Pada masa kepemimpinan Kiai Haji Abdurrahman Wahid alias Gusdur pada 1999-2001, istana dijadikan rumah rakyat. Semua hal yang bersifat protokoler dikendurkan, keluar masuk istana jadi lebih mudah dibanding sebelumnya.

Gus Dur relatif hanya menggunakan kedua istana di Jakarta sebagai kediaman dan tempatnya bekerja. Ia juga bekerja di ruang kerja Bung Karno. Gus Dur memindahkan keluarganya ke Istana Merdeka. Ia menggunakan ruang tidur yang semula dipergunakan Bung Karno di Istana Merdeka.

Ia membiarkan keadaan istana seperti sedia kala. Aneka keramik berbentuk vas besar, piring dan guci dibiarkan tertata di sejumlah almari dan sudut ruangan. Saat ditawari untuk mengubahnya, Gus Dur menolak.

"Lha diubah bagaimana pun saya juga gak lihat, Jadi buat apa?" katanya serius.

Gus Dur punya dua 2 kantor kepresidenan di kompleks Istana Presiden yakni Gedung Bina Graha yang sebelumnya juga digunakan Presiden Soeharto dan gedung di sayap kanan Istana Merdeka.

Interior kantor Presiden di Bina Graha tidak diubah sedikit pun, bahkan penyekat ruang berupa kulit bertatah wayang dari Soeharto untuk meisahkan ruang makan tak banyak bergeser. Begitu pula hiasan dinding di lorong kantor sayap kiri Istana. Lukisan Gajah Mada karya Henk Ngantung serta lukisan pemandangan karya Basoeki Abdullah tetap terpajang.

Gus Dur beserta keluarganya tinggal di sayap kiri dan kanan Istana Merdeka. Di sisi bangunan terlihat sentuhan seni ibu negara, Siti Nuriyah Abdurrahman Wahid yang menjadikan sebagian besar elemen rumah mulai dari gorden sampai permadani didominasi warna biru. Alasannya, istana-istana negara yang pernah ia kunjungi di dunia tidak ada yang berwarna biru.

(CATATAN YANG DISEDIAKAN)

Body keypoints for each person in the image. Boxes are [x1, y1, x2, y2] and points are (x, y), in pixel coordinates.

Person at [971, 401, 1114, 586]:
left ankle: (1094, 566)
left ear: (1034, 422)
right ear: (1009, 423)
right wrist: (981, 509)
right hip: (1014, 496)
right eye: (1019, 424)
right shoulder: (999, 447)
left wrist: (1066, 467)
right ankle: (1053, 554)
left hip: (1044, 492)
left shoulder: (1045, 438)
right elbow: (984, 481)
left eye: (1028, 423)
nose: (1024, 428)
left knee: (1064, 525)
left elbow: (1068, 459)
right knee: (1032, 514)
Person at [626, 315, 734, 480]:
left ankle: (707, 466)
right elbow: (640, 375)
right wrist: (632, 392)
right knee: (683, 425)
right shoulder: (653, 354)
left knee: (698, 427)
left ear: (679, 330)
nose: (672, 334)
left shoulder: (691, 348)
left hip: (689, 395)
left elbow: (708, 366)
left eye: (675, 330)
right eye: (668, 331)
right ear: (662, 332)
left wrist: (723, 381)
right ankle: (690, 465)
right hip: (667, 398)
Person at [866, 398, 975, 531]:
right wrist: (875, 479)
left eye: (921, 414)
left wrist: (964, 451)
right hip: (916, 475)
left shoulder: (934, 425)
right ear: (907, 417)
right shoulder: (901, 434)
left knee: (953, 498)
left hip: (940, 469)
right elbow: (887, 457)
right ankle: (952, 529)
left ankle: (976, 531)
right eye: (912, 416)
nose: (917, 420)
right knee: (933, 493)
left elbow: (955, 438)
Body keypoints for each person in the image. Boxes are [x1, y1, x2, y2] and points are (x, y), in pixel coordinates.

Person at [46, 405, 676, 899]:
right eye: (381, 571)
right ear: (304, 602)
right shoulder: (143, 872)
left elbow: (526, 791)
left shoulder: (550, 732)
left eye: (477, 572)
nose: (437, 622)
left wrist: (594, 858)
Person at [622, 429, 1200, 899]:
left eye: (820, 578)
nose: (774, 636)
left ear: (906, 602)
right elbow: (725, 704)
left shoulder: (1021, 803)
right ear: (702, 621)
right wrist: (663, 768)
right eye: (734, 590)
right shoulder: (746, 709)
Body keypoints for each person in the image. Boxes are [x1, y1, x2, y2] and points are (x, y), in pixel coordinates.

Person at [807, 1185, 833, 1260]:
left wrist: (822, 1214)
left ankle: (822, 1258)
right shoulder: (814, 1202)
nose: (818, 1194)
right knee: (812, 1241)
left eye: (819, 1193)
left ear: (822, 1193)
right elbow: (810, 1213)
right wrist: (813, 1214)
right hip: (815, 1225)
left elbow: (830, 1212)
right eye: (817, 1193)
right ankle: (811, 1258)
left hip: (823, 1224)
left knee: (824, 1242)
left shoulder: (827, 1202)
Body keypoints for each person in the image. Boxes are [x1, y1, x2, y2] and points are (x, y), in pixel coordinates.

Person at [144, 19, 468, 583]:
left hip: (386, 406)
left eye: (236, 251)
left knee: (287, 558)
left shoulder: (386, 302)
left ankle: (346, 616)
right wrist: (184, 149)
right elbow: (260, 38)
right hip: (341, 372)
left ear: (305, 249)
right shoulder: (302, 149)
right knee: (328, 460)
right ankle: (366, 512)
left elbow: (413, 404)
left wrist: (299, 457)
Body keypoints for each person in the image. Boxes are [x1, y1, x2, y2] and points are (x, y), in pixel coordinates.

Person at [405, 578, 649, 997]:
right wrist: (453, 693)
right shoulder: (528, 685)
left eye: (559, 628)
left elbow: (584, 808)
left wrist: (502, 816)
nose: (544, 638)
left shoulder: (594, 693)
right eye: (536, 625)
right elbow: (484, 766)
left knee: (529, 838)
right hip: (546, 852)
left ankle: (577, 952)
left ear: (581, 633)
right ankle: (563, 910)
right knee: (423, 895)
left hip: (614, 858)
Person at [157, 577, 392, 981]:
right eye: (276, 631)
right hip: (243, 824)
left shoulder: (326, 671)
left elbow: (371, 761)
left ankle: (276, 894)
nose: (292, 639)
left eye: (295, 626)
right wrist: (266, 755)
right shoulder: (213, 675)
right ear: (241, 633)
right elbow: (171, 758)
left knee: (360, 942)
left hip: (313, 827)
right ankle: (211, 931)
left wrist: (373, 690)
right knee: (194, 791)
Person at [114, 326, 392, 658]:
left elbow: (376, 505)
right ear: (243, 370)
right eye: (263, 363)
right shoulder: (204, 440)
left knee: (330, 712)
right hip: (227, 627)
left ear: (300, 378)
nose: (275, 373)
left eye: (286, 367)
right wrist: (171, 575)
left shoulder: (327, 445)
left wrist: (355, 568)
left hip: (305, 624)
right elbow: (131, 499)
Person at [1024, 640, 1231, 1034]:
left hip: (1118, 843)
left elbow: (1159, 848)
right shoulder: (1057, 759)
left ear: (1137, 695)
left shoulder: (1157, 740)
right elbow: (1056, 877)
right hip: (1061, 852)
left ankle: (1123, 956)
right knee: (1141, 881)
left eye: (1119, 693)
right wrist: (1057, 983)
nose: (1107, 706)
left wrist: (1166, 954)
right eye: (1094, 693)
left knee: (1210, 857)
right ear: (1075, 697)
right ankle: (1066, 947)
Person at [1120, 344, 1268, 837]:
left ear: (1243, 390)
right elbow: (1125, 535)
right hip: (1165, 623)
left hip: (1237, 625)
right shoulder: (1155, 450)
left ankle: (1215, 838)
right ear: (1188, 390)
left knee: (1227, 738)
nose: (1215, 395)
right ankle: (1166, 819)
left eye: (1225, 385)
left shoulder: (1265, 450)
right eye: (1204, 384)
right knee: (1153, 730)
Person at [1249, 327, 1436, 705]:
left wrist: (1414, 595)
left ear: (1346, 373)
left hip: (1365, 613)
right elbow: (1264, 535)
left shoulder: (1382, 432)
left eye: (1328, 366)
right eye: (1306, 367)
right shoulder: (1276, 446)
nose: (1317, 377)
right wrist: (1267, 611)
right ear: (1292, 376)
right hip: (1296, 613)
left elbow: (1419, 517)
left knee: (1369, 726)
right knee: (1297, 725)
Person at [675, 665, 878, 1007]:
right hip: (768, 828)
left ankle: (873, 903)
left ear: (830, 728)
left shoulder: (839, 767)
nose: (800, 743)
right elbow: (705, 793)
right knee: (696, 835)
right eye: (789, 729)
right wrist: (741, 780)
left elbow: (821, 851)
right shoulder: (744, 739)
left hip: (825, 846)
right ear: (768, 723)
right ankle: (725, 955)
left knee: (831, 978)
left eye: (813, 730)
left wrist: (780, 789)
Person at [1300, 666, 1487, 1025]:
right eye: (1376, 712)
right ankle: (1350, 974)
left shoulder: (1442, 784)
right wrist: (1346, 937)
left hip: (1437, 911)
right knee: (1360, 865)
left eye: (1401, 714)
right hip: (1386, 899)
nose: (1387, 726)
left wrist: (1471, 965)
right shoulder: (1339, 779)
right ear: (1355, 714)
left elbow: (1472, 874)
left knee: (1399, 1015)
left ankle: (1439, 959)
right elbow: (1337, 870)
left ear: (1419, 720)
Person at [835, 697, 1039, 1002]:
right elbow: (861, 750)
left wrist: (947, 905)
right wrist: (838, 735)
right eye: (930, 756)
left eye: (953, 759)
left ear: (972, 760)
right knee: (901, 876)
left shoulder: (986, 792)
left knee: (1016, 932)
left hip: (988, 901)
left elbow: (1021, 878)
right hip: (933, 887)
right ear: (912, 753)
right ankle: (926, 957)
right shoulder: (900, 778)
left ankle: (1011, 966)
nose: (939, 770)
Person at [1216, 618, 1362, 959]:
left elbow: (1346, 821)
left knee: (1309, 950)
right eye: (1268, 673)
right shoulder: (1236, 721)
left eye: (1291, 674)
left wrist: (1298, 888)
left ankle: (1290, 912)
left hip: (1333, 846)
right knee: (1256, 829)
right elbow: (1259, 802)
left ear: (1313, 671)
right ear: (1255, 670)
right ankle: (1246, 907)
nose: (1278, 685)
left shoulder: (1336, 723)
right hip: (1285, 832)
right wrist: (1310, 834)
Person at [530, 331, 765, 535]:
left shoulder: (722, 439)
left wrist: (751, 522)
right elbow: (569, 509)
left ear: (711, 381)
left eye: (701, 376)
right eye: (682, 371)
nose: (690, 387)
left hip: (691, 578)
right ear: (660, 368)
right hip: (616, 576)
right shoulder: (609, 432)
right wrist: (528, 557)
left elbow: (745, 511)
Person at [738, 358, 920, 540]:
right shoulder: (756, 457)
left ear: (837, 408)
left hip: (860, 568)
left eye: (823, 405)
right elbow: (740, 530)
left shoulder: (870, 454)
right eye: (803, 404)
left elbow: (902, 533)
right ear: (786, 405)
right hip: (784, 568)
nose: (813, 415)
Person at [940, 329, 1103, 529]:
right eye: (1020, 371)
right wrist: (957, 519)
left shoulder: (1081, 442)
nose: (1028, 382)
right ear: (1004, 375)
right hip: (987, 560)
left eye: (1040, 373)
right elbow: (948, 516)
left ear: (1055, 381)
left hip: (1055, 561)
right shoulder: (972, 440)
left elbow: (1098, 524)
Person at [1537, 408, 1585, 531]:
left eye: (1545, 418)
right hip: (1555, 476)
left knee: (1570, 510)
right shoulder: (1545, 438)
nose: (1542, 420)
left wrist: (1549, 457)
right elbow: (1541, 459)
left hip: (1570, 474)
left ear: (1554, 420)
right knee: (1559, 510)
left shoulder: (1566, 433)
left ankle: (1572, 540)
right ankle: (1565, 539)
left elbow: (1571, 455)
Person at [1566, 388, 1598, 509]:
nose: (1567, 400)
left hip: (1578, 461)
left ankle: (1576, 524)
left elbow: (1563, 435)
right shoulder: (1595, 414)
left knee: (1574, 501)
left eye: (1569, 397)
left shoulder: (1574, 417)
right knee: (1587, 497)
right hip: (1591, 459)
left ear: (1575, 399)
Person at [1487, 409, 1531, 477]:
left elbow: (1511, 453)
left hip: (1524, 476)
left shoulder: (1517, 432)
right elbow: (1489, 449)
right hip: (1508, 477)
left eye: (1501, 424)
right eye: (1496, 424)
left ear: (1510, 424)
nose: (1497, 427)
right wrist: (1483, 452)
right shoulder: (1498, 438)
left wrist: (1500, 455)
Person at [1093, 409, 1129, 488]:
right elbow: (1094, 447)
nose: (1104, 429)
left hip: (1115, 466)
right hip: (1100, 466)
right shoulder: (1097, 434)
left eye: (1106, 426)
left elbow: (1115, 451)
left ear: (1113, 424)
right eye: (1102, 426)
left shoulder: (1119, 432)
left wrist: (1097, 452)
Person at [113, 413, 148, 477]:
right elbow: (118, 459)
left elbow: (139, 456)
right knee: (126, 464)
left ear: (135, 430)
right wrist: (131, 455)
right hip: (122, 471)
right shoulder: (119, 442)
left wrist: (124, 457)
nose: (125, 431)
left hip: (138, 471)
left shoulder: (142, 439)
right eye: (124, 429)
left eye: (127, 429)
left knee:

(BUTIR TUGAS A)
Menurut penggalan teks, siapa pelukis lukisan Gajah Mada yang tetap terpajang di lorong kantor sayap kiri Istana?
(BUTIR TUGAS B)
Tuliskan ulang kata demi kata bagian penggalan teks yang dimulai pada "Pada masa kepemimpinan" dan berakhir pada "Gus Dur menolak.".
(BUTIR TUGAS C)
Tentukan apakah setiap pernyataan berikut sesuai dengan penggalan teks. Jawab ya atau tidak, lalu kutip kata-kata penggalan teks yang menentukan jawaban tersebut.
(i) Gus Dur memindahkan keluarganya ke Istana Merdeka.
(ii) Gus Dur menerima tawaran untuk mengubah keadaan istana.
(iii) Interior kantor Presiden di Bina Graha diubah secara menyeluruh.
Jawablah semata-mata berdasarkan penggalan teks.

(JAWABAN ANDA A)
Henk Ngantung.

(JAWABAN ANDA B)
Pada masa kepemimpinan Kiai Haji Abdurrahman Wahid alias Gusdur pada 1999-2001, istana dijadikan rumah rakyat. Semua hal yang bersifat protokoler dikendurkan, keluar masuk istana jadi lebih mudah dibanding sebelumnya.

Gus Dur relatif hanya menggunakan kedua istana di Jakarta sebagai kediaman dan tempatnya bekerja. Ia juga bekerja di ruang kerja Bung Karno. Gus Dur memindahkan keluarganya ke Istana Merdeka. Ia menggunakan ruang tidur yang semula dipergunakan Bung Karno di Istana Merdeka.

Ia membiarkan keadaan istana seperti sedia kala. Aneka keramik berbentuk vas besar, piring dan guci dibiarkan tertata di sejumlah almari dan sudut ruangan. Saat ditawari untuk mengubahnya, Gus Dur menolak.

(JAWABAN ANDA C)
(i) Ya: "Gus Dur memindahkan keluarganya ke Istana Merdeka."
(ii) Tidak: "Saat ditawari untuk mengubahnya, Gus Dur menolak."
(iii) Tidak: "Interior kantor Presiden di Bina Graha tidak diubah sedikit pun"